**Task**
Output the line that contains "教員として何を学ぶべきかを考える機会とする。" and each line after it in the listing, exactly as they appear, through the very last line.

(Beginning of Records provided)

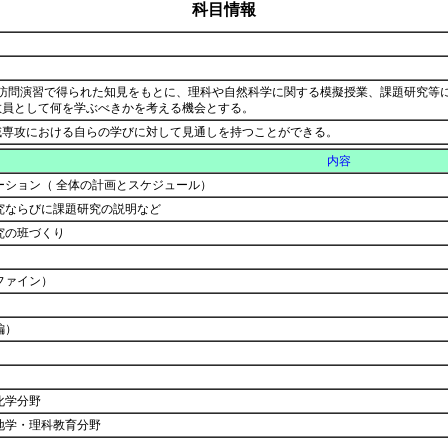
科目情報
等訪問演習で得られた知見をもとに、理科や自然科学に関する模擬授業、課題研究等
教員として何を学ぶべきかを考える機会とする。
域専攻における自らの学びに対して見通しを持つことができる。
内容
ーション（ 全体の計画とスケジュール）
究ならびに課題研究の説明など
究の班づくり
ファイン）
編）
化学分野
地学・理科教育分野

(End of Records provided)

**Response box**
教員として何を学ぶべきかを考える機会とする。
域専攻における自らの学びに対して見通しを持つことができる。
内容
ーション（ 全体の計画とスケジュール）
究ならびに課題研究の説明など
究の班づくり
ファイン）
編）
化学分野
地学・理科教育分野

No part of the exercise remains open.